Source records
------------------------------------------------------------------------

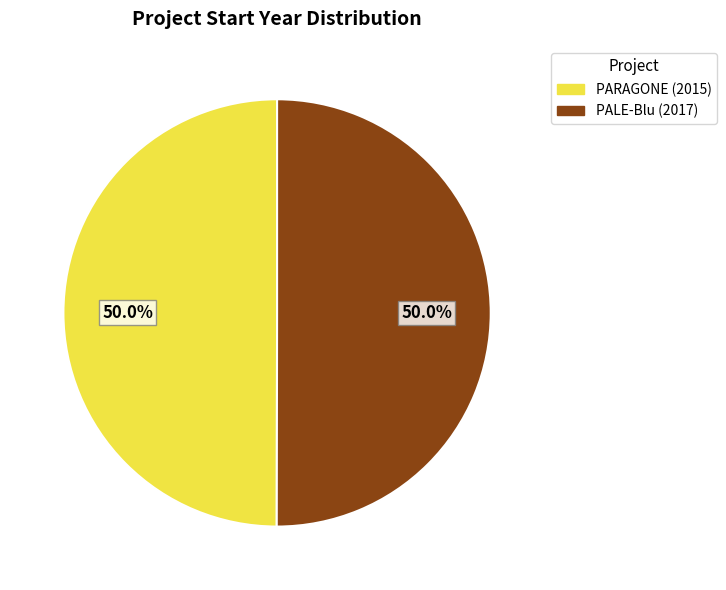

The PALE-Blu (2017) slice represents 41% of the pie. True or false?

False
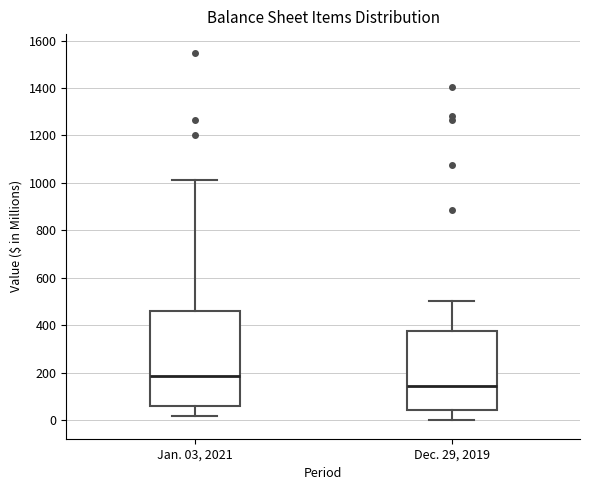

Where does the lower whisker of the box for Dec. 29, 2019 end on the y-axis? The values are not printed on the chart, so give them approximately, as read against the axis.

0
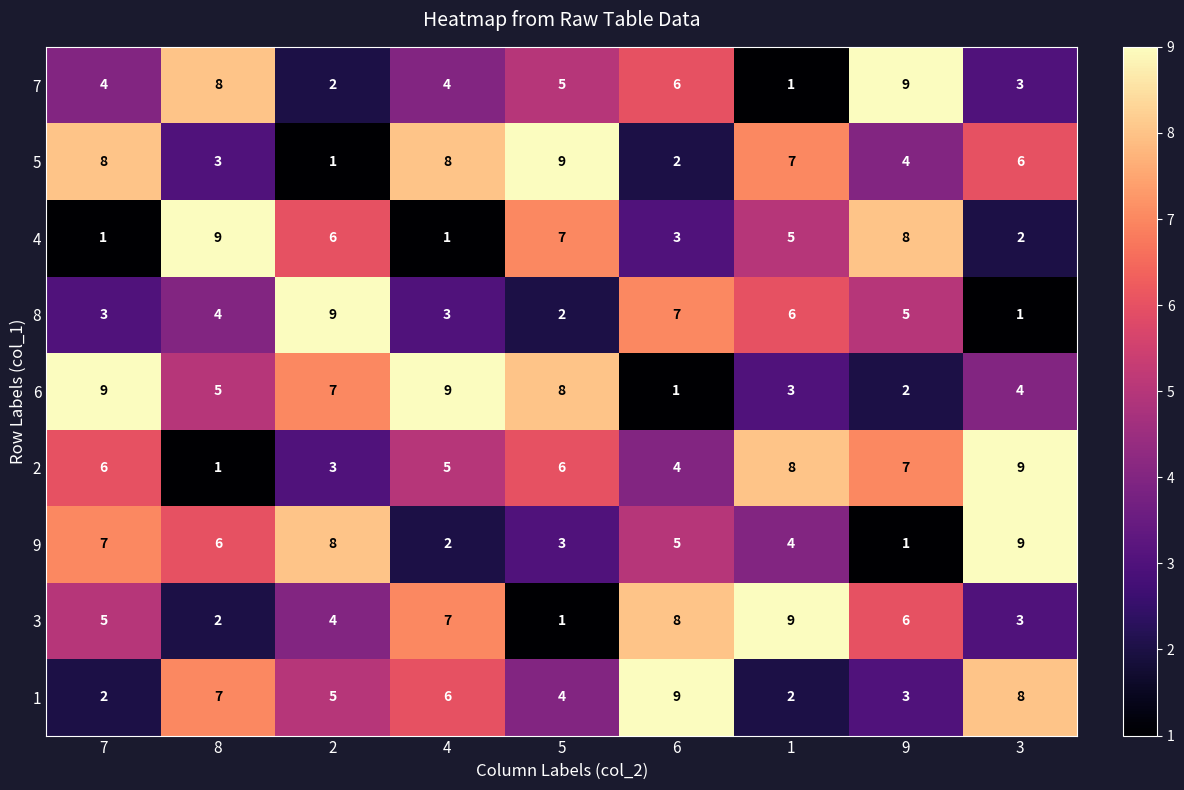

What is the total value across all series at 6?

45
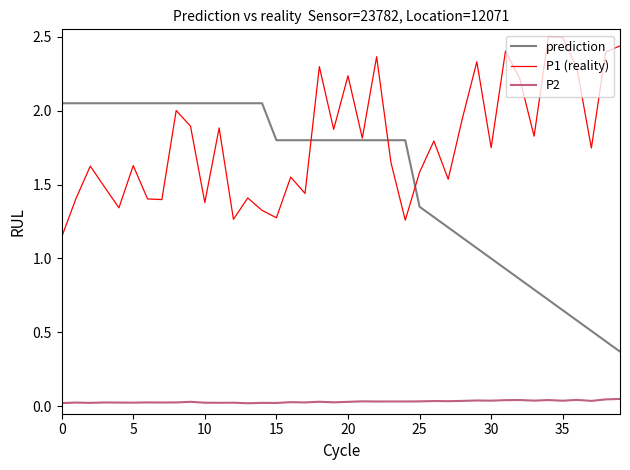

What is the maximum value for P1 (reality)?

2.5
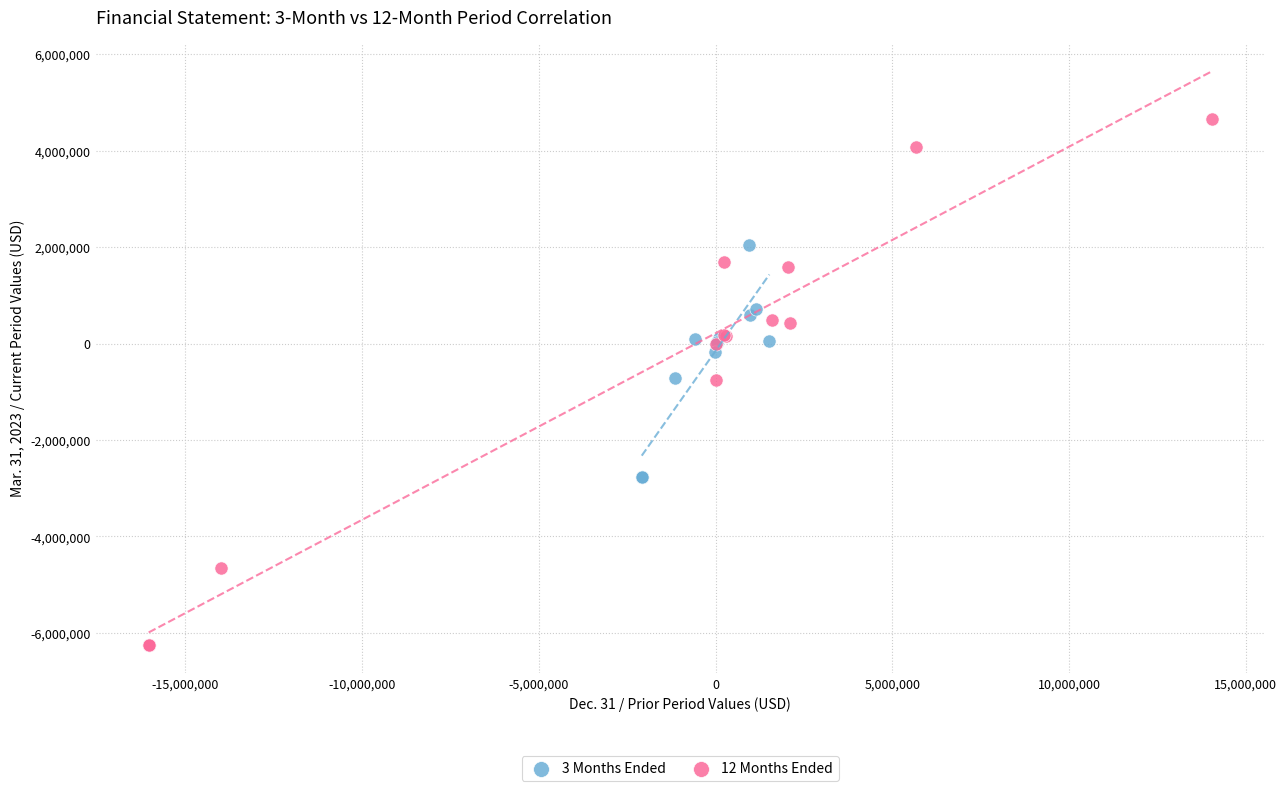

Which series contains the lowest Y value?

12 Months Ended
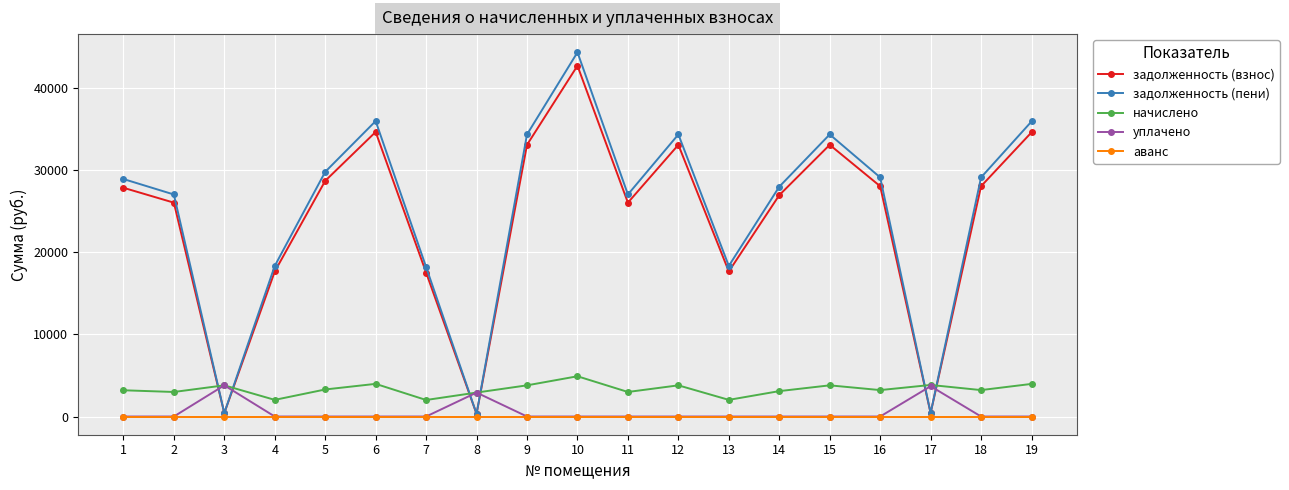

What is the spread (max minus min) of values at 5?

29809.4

------------------------------------------------------------------------

• TASK PROMPT: Recast everything from the line containing "Which series contains the lowest Y value?" down to the end of the records as a Markdown table with the columns Row and Entry, giving each line a row number and skipping blank lines. Leave the pictures out.

• ANSWER:
| Row | Entry |
|---|---|
| 1 | Which series contains the lowest Y value? |
| 2 | 12 Months Ended |
| 3 | What is the spread (max minus min) of values at 5? |
| 4 | 29809.4 |